> TEXTAUSZUG
----
Andererseits bekam ESPN eh Produktionskostenzuschüsse von der Liga, der Schaden dürfte sich also in verschmerzbaren Grenzen halten. Angesichts des Aufgebots an Golfstars, Sportgrößen und -magnaten sowie sonstigen Celebritys vor und hinter den TGL-Kulissen wird man auch nicht allzu laut meckern und das VIP-Line-up irgendwie düpieren wollen.
Sieh dir diesen Beitrag auf Instagram an
Arg orchestrierte und gekünstelte Golfgaudi
Womit ein Punkt erreicht ist, der wirklich weh tut. Zumindest vom Standpunkt des Fernsehfans sah die Golfgaudi doch arg gekünstelt und orchestriert aus. Irgendwann hatten auch die fraglos beeindruckenden digitalen Golfplatzdesigns an Faszination verloren. Das Geschehen rund ums und auf dem Plattenteller-Grün wirkte leblos und statisch im gleißenden Glanz der Schweinwerfer, da konnten die Spieler noch so sehr den Hammer werfen und bei verwandelten Bällen herumtanzen.
----
(Gespeicherte Daten)
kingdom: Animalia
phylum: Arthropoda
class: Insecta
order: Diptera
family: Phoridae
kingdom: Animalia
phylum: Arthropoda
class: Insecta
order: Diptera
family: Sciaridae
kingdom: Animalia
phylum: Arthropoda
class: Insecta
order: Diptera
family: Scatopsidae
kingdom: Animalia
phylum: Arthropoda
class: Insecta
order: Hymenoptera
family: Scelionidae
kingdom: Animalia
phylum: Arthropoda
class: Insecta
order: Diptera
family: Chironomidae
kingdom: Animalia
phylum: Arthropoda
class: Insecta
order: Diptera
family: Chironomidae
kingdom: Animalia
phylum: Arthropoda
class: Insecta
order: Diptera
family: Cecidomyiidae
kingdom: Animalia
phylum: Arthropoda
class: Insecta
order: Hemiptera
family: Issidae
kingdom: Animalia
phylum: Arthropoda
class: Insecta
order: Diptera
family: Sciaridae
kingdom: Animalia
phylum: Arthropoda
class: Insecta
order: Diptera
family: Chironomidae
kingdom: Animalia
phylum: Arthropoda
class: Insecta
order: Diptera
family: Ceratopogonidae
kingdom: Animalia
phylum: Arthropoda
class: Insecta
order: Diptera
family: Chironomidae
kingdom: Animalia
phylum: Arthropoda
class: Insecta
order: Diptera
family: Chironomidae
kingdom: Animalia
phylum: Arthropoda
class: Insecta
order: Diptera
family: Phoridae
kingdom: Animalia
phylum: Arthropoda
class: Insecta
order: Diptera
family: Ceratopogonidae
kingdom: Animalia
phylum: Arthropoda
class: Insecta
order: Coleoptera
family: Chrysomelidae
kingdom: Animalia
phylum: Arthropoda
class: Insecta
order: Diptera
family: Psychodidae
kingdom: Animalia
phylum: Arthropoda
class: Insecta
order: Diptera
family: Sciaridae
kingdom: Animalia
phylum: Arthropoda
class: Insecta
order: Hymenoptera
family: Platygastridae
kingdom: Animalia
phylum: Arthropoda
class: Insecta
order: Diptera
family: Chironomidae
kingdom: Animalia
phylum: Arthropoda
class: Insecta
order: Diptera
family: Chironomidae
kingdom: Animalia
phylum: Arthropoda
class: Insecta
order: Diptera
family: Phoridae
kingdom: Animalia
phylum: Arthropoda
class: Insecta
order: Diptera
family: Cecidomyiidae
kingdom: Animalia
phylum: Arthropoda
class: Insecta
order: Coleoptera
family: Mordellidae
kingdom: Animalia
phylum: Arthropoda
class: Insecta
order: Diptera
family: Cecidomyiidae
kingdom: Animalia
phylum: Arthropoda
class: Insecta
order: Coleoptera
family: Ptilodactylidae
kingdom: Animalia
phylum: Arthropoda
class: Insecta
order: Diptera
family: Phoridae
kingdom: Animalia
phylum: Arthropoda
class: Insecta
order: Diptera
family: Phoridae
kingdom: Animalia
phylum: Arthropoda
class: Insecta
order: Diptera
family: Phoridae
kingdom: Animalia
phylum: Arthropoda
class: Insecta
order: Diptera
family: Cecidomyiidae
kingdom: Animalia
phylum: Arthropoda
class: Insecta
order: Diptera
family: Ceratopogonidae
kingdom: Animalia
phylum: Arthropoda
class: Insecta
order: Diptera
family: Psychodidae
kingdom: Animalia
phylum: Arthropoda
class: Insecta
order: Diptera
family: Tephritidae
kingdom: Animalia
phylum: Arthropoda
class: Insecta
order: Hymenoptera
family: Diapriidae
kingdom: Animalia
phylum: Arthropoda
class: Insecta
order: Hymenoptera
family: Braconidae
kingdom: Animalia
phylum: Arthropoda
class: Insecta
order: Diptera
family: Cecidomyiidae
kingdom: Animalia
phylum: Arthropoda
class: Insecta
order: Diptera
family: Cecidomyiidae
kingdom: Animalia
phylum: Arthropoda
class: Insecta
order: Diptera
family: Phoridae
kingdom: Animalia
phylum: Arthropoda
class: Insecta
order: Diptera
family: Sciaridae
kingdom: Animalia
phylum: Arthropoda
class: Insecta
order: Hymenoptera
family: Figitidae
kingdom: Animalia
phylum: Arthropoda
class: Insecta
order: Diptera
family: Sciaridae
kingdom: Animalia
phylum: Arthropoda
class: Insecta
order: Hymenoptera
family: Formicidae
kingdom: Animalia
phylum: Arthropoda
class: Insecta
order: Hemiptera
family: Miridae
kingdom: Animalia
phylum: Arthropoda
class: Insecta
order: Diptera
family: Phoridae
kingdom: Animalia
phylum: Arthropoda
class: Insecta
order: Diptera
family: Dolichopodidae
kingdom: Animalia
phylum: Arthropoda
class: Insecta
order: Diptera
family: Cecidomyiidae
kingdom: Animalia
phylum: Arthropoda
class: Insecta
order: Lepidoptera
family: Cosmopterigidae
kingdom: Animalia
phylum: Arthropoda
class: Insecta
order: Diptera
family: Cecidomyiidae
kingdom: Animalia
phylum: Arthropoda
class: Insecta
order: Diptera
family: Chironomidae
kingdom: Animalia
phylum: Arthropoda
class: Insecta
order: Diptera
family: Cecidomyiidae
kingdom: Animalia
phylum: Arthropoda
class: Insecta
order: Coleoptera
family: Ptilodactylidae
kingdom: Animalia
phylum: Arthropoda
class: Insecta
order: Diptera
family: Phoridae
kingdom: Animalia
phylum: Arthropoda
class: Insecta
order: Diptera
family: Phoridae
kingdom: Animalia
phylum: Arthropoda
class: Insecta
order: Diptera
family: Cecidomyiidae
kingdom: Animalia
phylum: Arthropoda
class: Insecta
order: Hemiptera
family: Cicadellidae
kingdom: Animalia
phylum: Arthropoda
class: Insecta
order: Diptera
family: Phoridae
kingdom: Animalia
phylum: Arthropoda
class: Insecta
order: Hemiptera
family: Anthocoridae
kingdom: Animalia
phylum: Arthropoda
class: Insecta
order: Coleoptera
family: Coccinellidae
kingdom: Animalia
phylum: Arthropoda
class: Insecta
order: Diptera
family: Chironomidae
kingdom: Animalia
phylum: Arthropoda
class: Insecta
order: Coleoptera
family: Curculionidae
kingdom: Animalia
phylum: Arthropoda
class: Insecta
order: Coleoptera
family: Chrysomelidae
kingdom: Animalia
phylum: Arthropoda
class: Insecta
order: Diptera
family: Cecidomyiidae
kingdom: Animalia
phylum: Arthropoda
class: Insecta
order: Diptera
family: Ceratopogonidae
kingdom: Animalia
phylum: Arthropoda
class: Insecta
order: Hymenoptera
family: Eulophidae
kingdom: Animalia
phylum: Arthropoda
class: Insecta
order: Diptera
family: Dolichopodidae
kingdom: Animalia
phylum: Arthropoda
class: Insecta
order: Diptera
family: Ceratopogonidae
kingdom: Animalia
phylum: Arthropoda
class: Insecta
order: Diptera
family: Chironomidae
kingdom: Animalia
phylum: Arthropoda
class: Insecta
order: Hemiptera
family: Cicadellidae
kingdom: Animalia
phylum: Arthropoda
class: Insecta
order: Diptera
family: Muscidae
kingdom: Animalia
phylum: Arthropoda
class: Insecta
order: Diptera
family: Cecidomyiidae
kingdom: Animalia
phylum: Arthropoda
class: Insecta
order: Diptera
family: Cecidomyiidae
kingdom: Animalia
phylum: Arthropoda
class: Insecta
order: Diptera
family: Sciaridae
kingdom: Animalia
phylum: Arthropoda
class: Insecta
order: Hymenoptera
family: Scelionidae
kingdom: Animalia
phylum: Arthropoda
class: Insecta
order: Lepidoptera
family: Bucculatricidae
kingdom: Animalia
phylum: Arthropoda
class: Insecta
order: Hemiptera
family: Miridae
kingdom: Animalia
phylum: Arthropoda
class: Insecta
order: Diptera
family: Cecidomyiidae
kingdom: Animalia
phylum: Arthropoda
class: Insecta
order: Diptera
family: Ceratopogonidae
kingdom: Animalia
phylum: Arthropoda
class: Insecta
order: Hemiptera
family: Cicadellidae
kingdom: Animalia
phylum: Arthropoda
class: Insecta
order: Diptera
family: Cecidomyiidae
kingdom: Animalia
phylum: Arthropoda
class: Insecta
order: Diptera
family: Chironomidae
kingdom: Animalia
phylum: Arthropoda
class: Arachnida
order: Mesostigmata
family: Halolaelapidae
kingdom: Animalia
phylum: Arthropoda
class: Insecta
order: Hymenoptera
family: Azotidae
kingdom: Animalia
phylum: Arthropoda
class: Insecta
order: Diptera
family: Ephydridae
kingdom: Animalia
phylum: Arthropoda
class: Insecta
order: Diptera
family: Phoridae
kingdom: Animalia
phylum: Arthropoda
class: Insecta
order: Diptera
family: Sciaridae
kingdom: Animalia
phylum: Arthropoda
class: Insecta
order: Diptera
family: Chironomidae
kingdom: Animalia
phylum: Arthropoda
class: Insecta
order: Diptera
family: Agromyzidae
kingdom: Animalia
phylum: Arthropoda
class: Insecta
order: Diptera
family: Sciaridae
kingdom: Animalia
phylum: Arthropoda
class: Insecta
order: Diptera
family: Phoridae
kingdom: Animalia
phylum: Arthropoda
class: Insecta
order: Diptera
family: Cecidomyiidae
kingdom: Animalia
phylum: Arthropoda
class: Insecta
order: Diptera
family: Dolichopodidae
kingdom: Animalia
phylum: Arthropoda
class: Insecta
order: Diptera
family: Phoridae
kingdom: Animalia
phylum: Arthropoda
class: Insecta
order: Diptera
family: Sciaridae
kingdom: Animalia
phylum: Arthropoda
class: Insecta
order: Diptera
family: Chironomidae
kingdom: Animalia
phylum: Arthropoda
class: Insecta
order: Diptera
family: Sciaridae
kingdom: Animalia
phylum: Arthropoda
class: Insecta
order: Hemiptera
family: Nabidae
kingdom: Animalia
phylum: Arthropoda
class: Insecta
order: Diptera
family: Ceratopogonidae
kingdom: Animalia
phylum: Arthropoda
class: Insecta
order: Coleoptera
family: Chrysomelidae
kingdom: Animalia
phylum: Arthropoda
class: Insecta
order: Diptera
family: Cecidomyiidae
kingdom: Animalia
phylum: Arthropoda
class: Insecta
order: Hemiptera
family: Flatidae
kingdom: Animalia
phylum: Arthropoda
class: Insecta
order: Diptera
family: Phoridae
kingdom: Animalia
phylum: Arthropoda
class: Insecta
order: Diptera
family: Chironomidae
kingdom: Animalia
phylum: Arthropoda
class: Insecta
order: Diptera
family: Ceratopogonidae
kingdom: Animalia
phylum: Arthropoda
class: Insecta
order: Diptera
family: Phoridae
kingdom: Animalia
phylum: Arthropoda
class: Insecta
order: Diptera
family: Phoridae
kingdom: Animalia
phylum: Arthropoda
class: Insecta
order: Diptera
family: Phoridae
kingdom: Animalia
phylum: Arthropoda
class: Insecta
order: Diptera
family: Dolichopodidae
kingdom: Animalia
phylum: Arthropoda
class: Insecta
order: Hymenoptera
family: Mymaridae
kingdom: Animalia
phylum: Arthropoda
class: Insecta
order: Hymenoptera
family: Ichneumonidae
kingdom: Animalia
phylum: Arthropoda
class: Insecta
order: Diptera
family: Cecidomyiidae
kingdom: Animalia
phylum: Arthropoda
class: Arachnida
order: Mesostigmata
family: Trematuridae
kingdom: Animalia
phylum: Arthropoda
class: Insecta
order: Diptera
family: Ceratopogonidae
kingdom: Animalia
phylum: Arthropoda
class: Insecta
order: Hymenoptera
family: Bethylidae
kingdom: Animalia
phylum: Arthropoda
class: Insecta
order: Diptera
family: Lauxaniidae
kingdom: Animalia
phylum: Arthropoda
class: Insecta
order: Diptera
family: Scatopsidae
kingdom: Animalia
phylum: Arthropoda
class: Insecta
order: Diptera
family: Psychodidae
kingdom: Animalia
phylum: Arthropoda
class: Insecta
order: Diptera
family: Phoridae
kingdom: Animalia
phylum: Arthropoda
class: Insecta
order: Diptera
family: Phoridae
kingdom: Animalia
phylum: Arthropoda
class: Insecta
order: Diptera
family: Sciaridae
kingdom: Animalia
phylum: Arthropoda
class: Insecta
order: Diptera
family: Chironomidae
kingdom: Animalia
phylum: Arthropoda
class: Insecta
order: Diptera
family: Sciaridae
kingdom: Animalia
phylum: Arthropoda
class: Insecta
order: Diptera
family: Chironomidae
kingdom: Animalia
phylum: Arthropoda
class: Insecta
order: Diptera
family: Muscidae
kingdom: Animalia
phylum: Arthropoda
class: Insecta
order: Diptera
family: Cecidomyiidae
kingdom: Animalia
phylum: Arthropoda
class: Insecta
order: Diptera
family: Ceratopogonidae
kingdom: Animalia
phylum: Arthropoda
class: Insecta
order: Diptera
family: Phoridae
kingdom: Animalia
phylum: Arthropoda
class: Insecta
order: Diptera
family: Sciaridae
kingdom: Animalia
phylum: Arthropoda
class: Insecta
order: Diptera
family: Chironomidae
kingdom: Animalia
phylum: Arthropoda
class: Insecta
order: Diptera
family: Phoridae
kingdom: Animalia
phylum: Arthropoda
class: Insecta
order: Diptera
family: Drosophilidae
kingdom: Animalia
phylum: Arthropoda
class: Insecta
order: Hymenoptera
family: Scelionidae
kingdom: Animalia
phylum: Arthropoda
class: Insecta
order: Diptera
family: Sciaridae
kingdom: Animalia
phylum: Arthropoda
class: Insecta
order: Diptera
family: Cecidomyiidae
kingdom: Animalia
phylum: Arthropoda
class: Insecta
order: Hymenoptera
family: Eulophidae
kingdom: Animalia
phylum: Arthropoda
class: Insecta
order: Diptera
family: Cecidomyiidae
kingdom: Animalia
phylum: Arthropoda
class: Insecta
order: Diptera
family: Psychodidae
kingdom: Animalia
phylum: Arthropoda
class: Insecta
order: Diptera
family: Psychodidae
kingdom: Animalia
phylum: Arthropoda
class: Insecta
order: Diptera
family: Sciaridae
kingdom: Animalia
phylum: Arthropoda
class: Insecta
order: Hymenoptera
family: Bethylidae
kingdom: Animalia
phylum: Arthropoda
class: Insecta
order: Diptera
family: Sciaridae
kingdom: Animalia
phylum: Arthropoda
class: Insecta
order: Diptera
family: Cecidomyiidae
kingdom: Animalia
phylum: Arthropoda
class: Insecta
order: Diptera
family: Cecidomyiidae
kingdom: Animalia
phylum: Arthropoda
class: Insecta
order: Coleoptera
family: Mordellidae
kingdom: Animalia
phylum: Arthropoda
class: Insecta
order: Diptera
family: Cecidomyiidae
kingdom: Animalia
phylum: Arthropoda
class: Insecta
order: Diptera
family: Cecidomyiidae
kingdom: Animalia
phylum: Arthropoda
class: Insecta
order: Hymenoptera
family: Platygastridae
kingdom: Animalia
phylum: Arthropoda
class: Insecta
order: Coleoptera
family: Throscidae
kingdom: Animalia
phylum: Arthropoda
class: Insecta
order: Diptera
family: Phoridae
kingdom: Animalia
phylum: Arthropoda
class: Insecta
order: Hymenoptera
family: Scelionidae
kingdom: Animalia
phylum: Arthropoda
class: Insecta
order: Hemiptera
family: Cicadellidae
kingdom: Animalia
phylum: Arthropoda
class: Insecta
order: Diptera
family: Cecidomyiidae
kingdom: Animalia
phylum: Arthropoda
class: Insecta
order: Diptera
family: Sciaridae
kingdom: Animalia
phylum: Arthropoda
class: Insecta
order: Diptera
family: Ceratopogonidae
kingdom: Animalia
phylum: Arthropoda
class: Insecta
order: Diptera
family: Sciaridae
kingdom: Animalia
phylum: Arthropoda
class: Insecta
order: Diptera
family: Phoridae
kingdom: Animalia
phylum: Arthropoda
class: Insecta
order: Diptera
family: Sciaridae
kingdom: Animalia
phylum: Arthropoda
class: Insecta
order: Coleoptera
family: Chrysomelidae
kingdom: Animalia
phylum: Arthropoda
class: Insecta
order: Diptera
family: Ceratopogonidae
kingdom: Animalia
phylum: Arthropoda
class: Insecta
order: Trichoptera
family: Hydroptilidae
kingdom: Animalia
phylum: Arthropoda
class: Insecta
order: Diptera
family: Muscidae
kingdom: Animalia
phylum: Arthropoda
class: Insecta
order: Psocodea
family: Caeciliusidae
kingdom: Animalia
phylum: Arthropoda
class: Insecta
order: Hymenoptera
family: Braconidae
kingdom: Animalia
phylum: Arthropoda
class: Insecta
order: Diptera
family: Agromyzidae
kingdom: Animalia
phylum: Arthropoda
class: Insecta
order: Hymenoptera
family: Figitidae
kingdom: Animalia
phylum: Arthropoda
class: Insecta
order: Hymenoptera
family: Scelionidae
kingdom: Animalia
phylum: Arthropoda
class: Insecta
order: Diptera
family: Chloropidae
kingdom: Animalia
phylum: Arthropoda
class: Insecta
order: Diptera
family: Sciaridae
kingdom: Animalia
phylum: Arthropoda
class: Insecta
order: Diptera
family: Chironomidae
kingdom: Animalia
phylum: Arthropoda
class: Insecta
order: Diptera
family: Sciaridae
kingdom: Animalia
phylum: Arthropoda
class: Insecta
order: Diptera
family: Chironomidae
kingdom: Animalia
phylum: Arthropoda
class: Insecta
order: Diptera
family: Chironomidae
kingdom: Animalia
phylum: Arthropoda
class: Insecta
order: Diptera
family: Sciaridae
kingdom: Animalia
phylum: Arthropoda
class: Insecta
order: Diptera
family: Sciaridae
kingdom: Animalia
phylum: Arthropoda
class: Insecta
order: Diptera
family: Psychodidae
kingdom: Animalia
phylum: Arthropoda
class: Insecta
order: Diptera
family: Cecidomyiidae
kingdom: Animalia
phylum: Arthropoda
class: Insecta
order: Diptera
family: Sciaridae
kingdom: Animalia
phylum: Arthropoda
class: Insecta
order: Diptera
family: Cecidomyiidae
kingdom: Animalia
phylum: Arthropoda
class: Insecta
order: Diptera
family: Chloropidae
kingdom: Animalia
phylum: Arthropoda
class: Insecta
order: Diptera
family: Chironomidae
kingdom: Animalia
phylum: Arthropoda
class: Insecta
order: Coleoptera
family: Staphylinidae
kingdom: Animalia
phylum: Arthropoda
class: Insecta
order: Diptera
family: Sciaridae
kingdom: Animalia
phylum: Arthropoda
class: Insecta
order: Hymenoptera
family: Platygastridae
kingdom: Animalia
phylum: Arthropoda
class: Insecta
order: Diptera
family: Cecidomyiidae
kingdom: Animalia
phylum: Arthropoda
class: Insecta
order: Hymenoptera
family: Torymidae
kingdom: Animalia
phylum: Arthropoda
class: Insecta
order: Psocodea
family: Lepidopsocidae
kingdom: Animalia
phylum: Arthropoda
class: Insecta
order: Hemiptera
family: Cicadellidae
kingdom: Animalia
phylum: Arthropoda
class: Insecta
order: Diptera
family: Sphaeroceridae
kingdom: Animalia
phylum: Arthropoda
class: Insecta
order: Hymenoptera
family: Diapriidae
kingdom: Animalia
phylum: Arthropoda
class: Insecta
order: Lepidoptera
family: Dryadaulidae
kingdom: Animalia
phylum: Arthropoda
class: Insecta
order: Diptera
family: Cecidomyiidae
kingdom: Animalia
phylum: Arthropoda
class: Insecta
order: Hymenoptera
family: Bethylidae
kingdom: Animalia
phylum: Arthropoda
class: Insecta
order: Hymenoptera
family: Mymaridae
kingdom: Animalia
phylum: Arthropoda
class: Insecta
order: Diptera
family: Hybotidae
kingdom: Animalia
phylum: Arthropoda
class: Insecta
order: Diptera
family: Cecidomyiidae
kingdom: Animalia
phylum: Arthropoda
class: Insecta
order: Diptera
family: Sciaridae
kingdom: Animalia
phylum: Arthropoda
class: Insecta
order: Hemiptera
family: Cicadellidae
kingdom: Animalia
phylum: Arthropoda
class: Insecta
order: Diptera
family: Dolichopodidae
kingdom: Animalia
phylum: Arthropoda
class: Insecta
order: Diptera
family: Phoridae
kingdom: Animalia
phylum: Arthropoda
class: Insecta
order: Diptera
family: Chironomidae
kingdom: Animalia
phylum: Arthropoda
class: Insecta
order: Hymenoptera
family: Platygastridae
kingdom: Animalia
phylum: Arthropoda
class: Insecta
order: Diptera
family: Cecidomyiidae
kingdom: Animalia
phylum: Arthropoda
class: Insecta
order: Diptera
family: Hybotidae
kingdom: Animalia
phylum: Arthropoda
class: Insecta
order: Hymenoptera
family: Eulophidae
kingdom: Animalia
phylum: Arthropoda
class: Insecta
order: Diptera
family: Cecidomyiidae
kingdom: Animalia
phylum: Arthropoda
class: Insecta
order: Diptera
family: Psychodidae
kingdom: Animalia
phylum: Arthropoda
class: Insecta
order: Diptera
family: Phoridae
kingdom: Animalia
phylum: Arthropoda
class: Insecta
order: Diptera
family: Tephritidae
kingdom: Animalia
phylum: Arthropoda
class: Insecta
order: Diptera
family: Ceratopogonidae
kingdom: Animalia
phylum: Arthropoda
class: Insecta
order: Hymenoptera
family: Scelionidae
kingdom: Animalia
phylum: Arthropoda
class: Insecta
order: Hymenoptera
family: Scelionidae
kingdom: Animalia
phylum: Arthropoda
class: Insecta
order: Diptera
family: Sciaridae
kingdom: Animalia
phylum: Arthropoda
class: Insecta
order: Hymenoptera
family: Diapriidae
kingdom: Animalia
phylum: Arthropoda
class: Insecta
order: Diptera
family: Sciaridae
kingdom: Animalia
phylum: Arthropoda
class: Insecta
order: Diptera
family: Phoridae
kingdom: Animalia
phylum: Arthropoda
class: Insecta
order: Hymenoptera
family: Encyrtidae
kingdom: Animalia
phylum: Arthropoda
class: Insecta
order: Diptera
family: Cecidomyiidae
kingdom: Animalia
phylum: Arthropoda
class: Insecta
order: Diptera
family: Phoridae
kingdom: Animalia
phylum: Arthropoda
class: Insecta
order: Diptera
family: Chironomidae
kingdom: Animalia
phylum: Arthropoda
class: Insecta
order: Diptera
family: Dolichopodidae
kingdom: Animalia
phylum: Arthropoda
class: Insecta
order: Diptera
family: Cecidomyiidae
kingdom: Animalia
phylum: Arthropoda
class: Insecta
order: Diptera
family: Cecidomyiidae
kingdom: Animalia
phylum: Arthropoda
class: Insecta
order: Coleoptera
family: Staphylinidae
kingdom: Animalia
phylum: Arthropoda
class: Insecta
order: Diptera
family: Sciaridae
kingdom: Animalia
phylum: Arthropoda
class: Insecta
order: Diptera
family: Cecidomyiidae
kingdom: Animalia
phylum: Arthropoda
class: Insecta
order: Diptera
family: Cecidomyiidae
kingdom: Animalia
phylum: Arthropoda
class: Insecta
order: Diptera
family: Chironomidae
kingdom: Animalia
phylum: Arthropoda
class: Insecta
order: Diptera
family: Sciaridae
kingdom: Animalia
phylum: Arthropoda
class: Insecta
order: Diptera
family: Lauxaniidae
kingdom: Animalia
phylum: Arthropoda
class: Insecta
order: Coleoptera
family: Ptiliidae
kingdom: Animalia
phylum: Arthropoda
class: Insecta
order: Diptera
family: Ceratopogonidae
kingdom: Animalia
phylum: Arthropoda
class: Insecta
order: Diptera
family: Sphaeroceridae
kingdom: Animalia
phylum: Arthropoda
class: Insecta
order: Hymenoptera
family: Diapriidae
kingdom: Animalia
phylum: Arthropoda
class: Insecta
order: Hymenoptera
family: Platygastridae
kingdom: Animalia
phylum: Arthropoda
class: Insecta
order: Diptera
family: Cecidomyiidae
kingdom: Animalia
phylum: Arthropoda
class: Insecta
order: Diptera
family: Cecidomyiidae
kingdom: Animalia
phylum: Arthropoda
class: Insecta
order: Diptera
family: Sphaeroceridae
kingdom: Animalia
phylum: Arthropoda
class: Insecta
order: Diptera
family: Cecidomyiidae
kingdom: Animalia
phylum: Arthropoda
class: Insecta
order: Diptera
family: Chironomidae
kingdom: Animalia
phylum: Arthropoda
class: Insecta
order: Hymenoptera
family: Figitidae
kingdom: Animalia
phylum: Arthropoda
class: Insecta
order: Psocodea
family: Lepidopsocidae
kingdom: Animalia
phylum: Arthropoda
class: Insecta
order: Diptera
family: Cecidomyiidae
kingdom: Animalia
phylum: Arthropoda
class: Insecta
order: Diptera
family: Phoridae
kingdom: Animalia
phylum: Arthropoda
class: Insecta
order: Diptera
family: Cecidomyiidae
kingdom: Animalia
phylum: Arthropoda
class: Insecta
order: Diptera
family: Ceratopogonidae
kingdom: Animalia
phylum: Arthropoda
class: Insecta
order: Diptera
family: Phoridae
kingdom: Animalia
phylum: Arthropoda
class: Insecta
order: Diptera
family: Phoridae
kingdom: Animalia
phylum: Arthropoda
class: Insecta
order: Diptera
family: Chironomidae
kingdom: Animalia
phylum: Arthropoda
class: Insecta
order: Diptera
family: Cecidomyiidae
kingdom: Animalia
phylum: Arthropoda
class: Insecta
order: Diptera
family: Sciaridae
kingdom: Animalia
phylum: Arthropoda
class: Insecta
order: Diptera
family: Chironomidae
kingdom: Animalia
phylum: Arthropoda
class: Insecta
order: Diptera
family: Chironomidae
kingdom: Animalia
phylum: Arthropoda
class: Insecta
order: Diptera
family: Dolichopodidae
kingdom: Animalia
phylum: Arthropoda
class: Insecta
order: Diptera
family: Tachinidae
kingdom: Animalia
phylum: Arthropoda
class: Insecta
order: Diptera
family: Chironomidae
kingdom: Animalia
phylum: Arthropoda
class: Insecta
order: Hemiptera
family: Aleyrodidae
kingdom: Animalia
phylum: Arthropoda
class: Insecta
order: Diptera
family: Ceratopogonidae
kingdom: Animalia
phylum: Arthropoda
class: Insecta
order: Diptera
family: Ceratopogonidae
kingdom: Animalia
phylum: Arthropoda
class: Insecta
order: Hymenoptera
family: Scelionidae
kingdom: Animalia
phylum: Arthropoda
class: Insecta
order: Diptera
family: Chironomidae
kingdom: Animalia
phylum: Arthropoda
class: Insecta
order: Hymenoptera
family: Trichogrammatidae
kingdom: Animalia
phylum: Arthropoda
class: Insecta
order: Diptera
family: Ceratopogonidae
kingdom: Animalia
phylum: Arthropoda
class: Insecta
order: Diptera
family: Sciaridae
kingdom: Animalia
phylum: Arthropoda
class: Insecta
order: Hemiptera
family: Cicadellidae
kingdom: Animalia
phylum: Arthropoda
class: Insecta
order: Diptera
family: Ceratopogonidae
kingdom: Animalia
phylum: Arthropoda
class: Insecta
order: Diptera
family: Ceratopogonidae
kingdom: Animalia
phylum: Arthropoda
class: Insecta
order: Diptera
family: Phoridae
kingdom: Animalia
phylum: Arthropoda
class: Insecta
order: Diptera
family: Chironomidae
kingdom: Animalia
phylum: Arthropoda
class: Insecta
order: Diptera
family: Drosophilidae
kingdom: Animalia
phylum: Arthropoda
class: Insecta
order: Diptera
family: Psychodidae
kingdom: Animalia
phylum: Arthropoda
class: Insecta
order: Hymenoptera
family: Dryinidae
----
> AUFGABE
Von wem bekam ESPN laut dem Textauszug über die TGL Produktionskostenzuschüsse?

> LÖSUNG
Von der Liga.